§ **Exercise goal**
Gather every line in the entries below that contains the string "чатакты", copying each one in full.

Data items
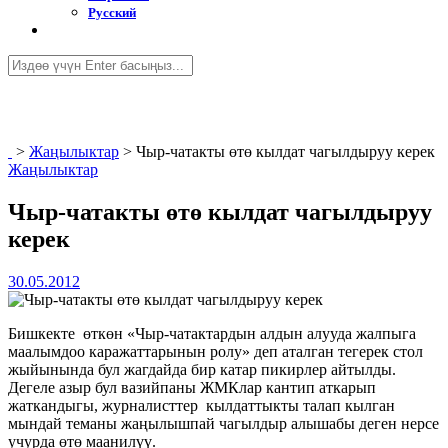
Русский
>
Жаңылыктар
>
Чыр-чатакты өтө кылдат чагылдыруу керек
Жаңылыктар
Чыр-чатакты өтө кылдат чагылдыруу
керек
30.05.2012
Бишкекте өткөн «Чыр-чатактардын алдын алууда жалпыга
маалымдоо каражаттарынын ролу» деп аталган тегерек стол
жыйынында бул жагдайда бир катар пикирлер айтылды.
Дегеле азыр бул вазийпаны ЖМКлар кантип аткарып
жаткандыгы, журналисттер кылдаттыкты талап кылган
мындай теманы жаңылышпай чагылдыр алышабы деген нерсе
учурда өтө маанилүү.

§ **Completed task**
Чыр-чатакты өтө кылдат чагылдыруу керек
Чыр-чатакты өтө кылдат чагылдыруу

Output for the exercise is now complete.